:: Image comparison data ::
· · · · ·
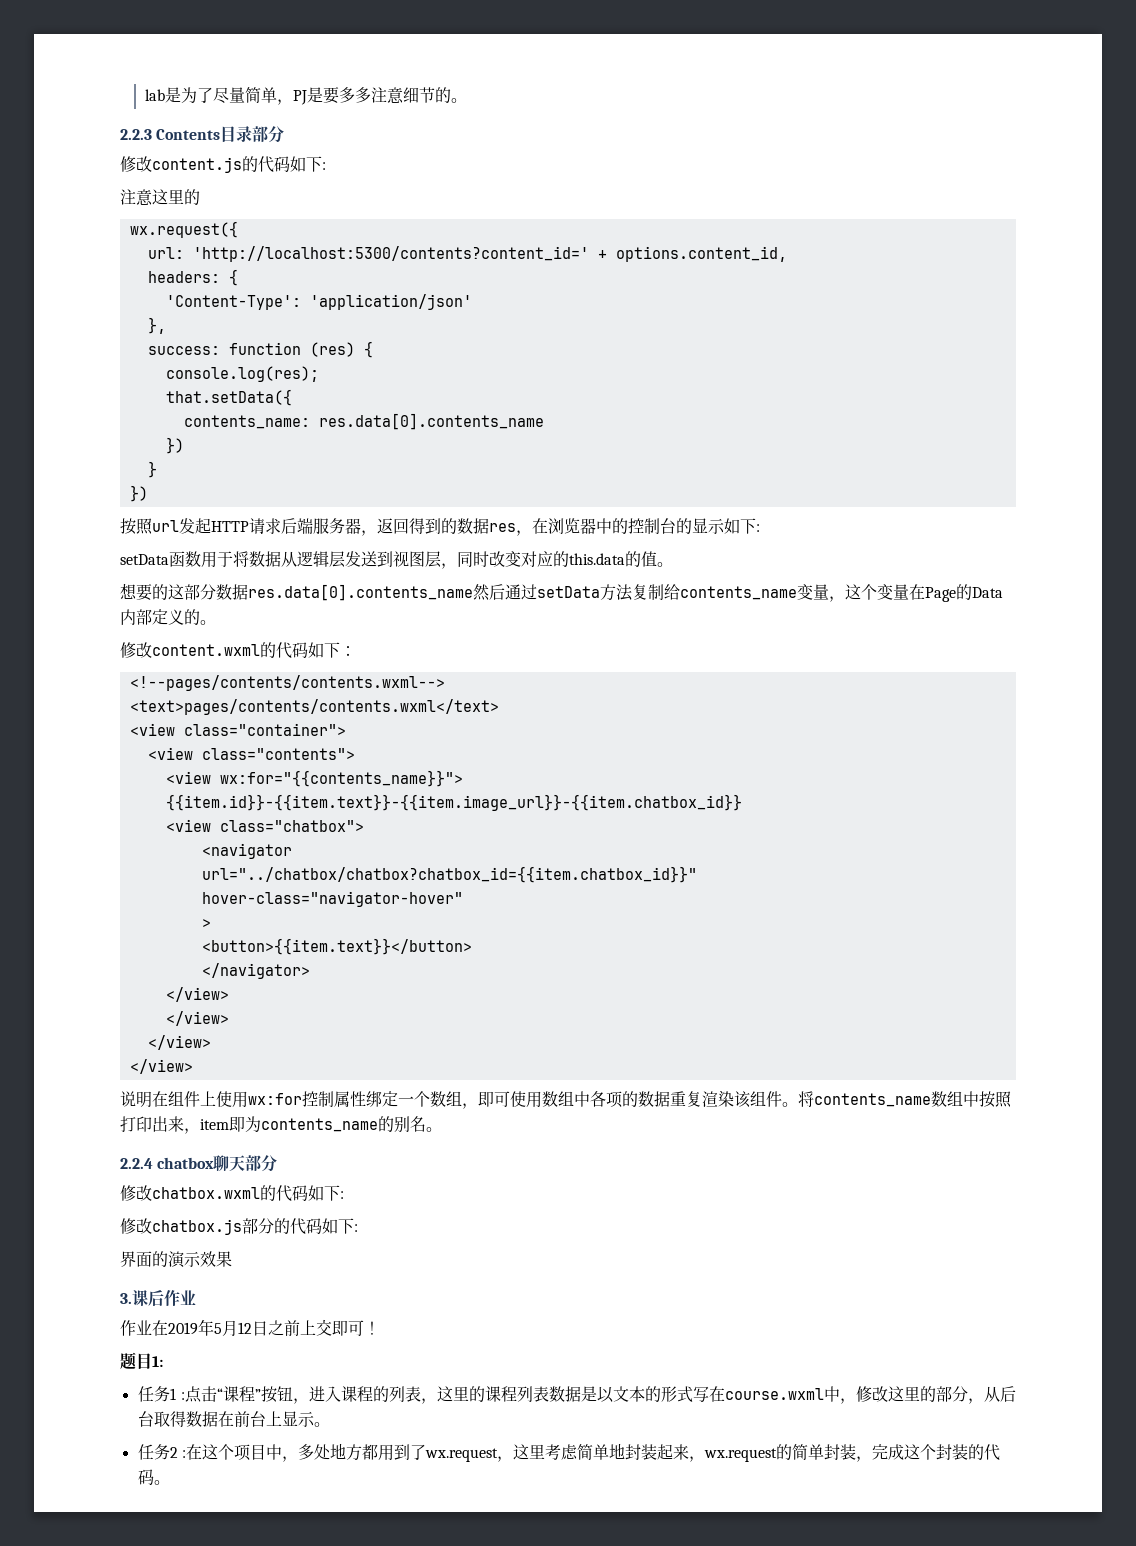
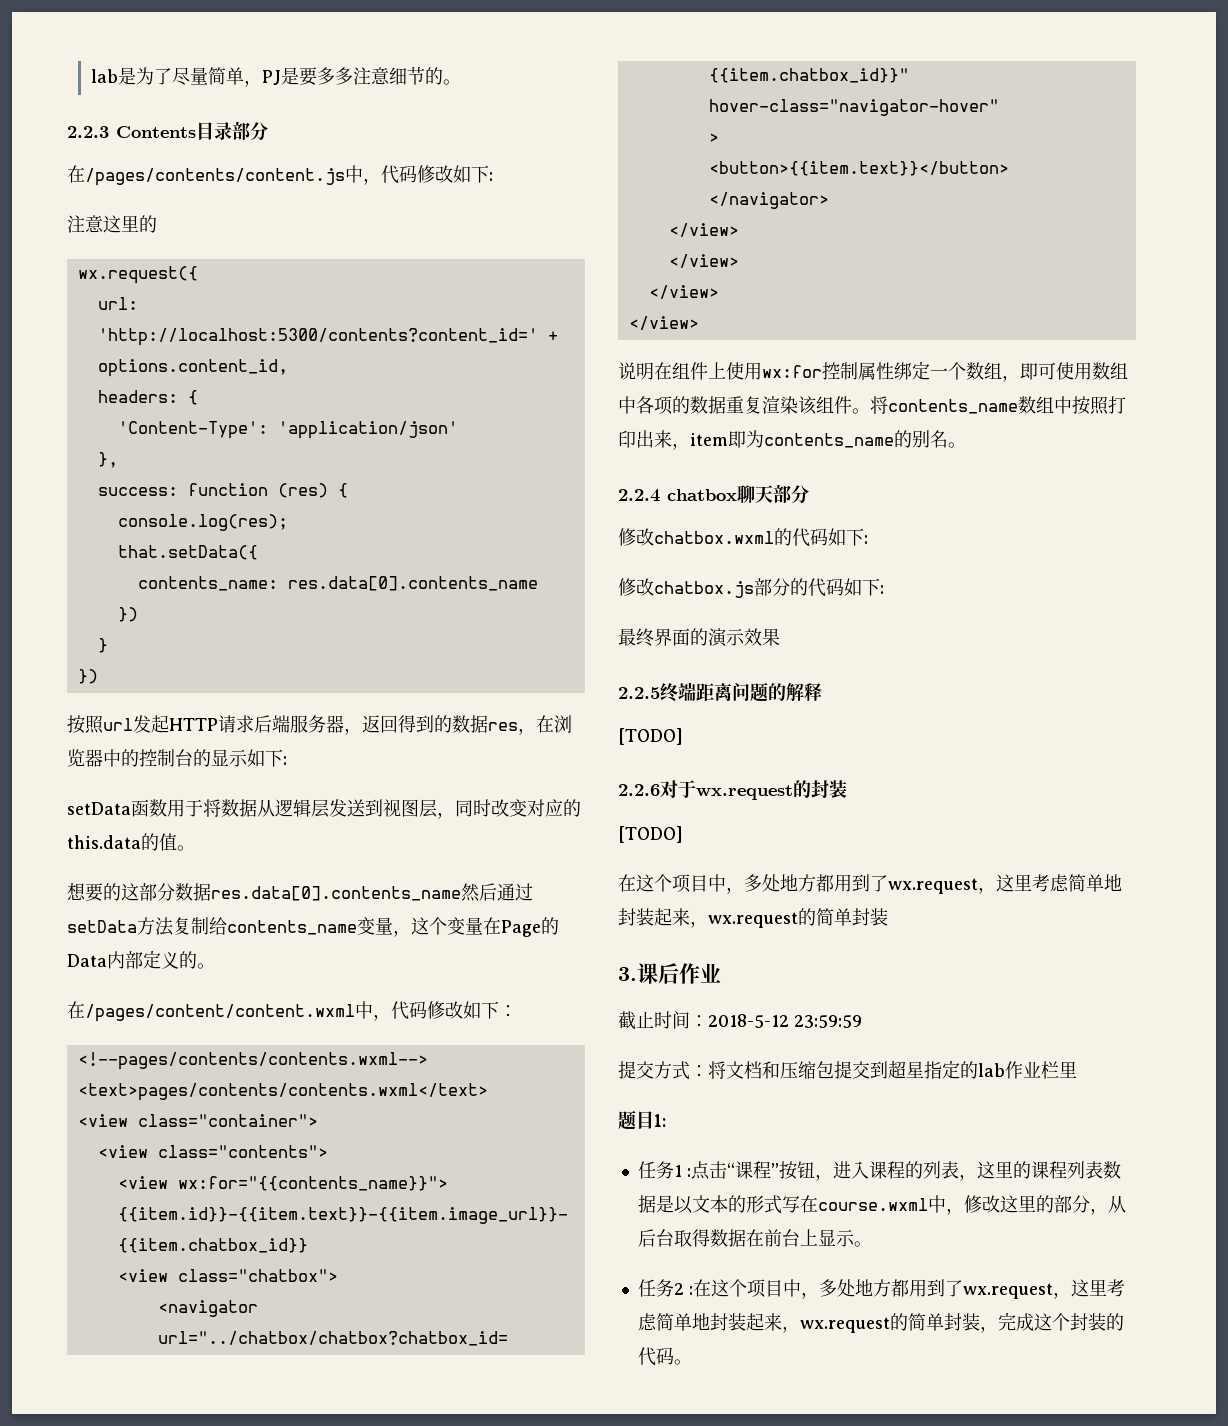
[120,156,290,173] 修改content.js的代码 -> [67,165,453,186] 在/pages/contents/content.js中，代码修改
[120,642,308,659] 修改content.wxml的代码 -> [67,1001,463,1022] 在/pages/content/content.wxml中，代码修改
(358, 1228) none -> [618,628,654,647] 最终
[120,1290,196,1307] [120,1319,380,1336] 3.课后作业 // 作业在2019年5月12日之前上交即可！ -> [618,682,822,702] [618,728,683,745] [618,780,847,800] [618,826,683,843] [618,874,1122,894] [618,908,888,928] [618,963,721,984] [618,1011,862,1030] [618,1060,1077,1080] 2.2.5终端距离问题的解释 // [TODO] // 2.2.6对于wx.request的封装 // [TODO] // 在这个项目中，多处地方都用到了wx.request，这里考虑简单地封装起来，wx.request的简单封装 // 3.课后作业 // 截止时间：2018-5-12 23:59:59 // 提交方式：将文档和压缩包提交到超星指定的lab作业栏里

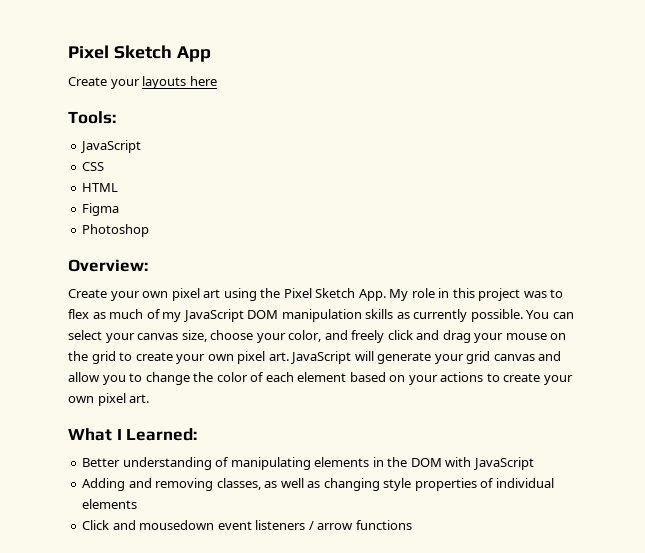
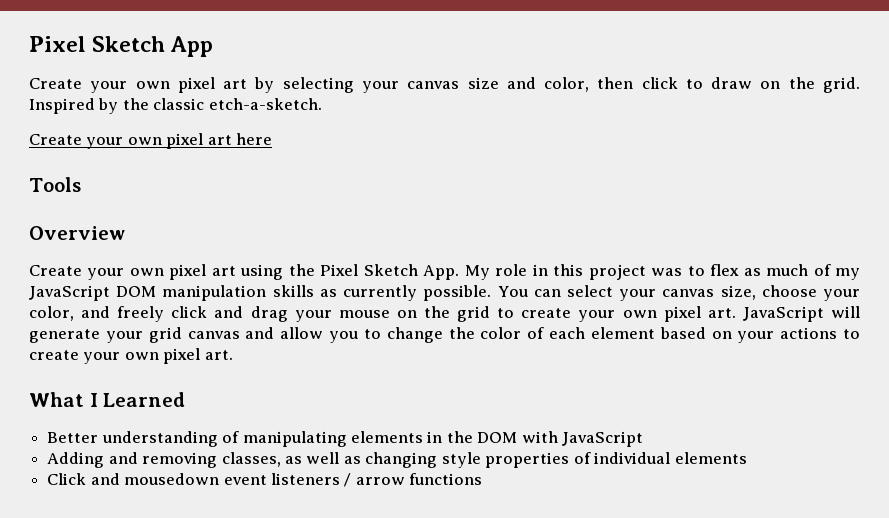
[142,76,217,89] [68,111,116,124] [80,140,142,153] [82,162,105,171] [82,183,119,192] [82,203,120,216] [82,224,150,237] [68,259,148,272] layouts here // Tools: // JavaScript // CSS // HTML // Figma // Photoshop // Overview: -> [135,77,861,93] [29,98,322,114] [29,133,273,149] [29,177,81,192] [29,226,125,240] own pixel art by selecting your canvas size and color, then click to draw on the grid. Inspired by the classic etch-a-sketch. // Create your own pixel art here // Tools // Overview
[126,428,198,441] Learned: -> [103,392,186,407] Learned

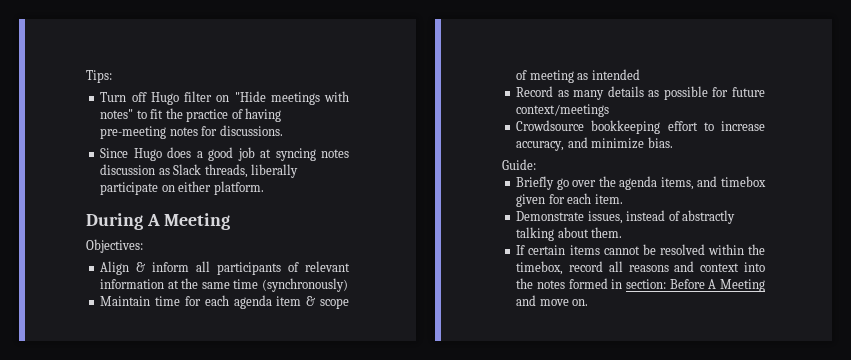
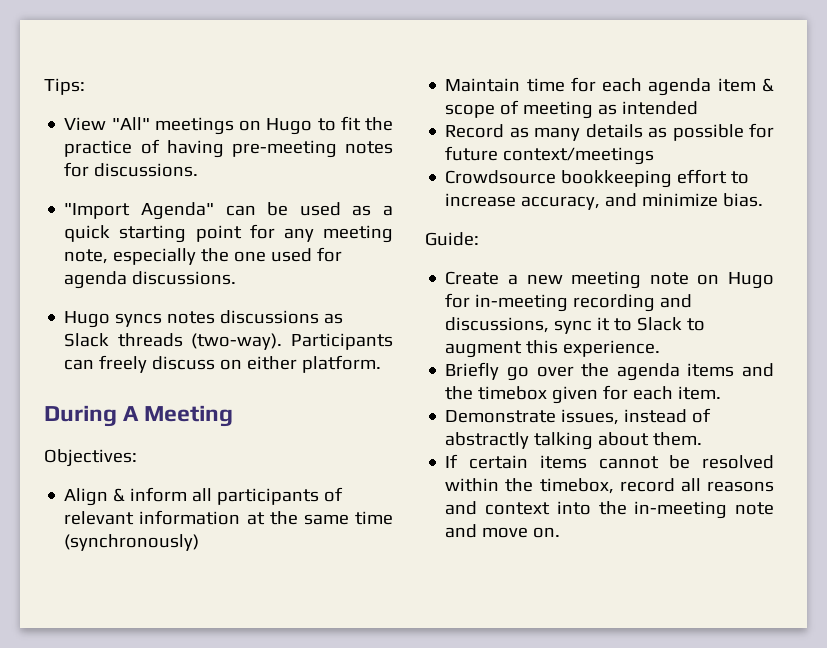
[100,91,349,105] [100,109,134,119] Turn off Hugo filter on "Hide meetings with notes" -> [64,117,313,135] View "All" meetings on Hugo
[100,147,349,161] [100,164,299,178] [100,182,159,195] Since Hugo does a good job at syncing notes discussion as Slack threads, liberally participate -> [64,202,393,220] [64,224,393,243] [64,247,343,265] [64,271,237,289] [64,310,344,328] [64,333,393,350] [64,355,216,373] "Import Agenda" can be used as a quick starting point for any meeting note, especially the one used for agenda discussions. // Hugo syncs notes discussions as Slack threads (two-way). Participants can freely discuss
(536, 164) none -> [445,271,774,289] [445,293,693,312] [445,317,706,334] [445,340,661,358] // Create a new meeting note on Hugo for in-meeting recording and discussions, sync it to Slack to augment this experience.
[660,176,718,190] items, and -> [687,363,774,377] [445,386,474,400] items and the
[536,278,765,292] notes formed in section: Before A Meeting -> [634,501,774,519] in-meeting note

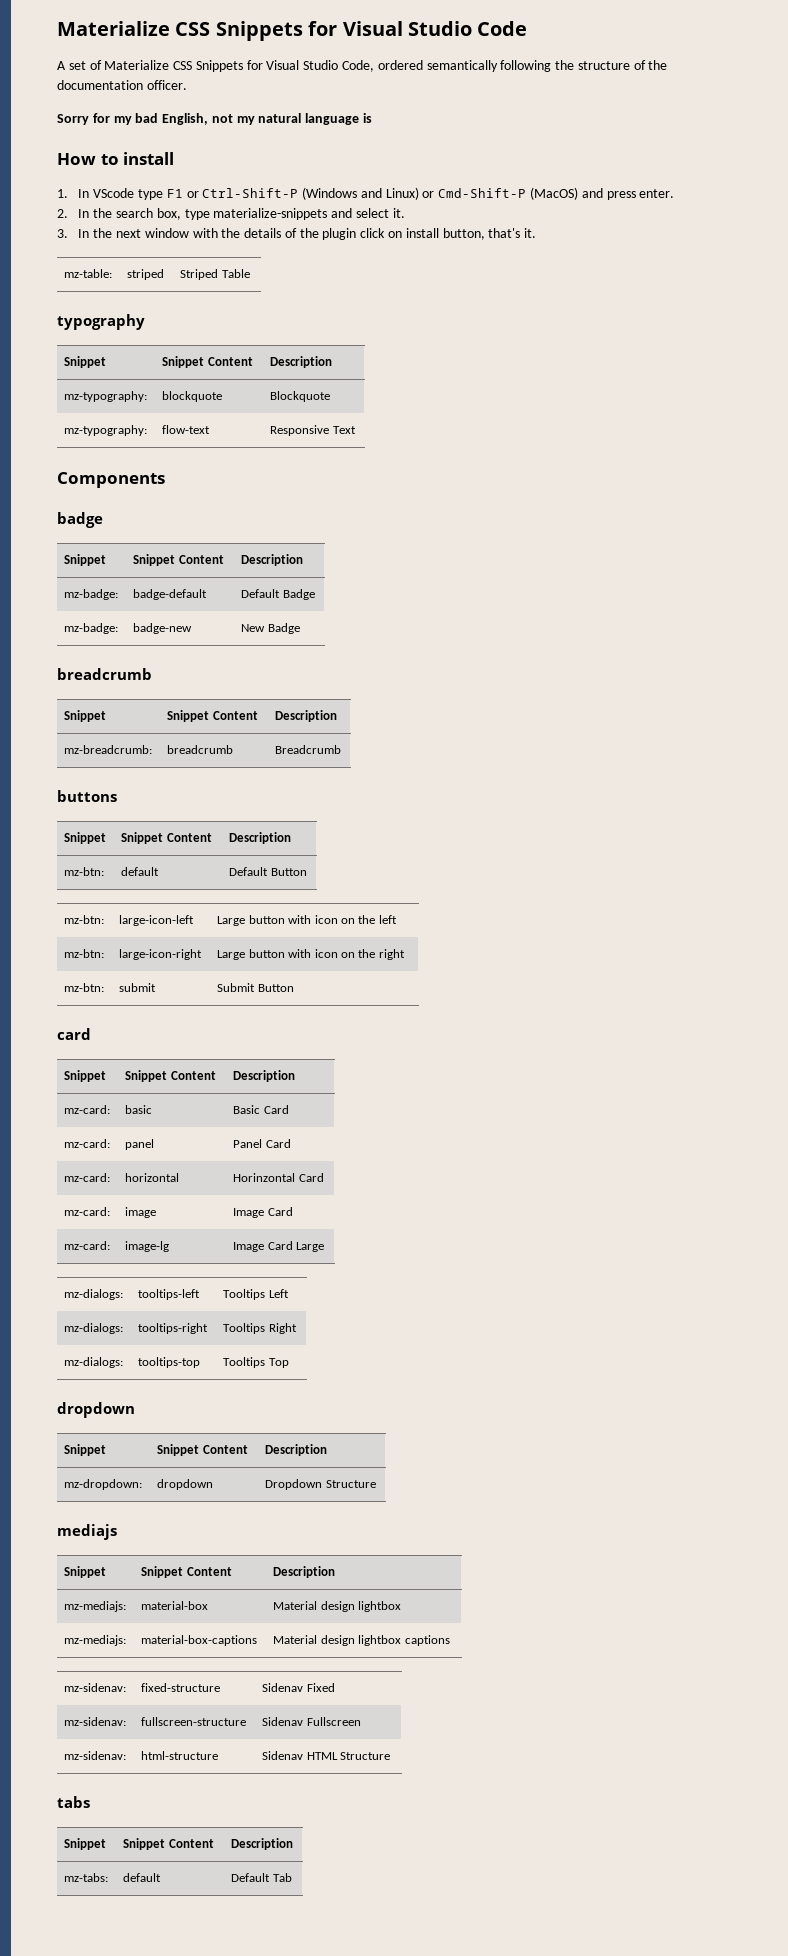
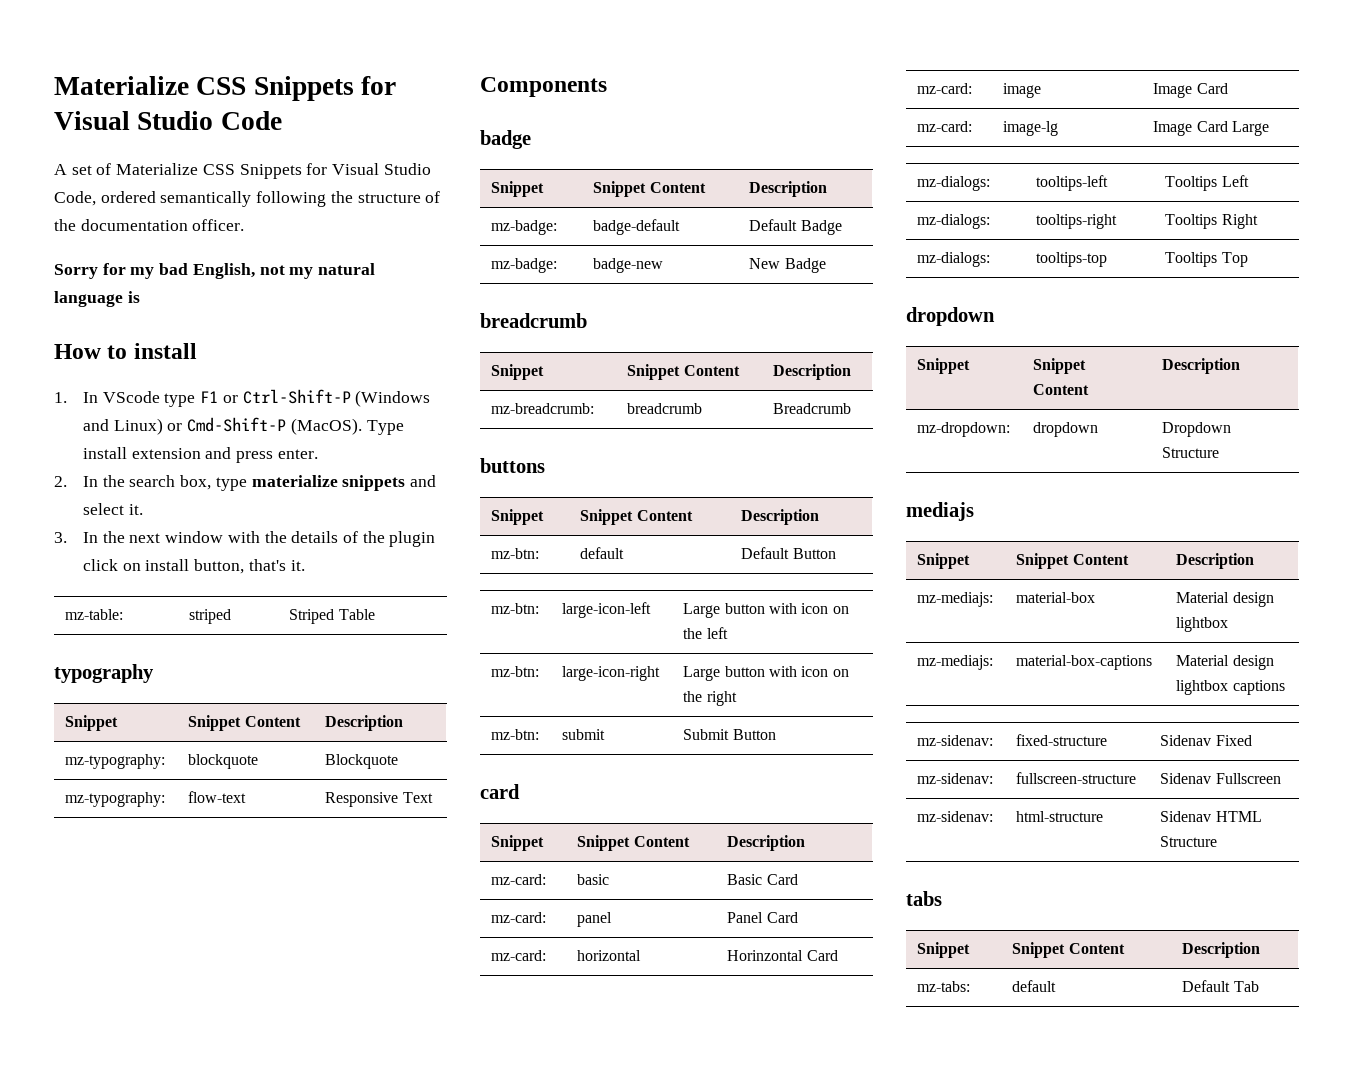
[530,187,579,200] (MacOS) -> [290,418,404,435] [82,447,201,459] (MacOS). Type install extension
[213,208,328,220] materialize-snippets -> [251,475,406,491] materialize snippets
· · · · ·
Leave the pictures out. Extract exactly the lines running from the one with "[660,176,718,190] items, and" through the last entry, both ends included.

[660,176,718,190] items, and -> [687,363,774,377] [445,386,474,400] items and the
[536,278,765,292] notes formed in section: Before A Meeting -> [634,501,774,519] in-meeting note

[530,187,579,200] (MacOS) -> [290,418,404,435] [82,447,201,459] (MacOS). Type install extension
[213,208,328,220] materialize-snippets -> [251,475,406,491] materialize snippets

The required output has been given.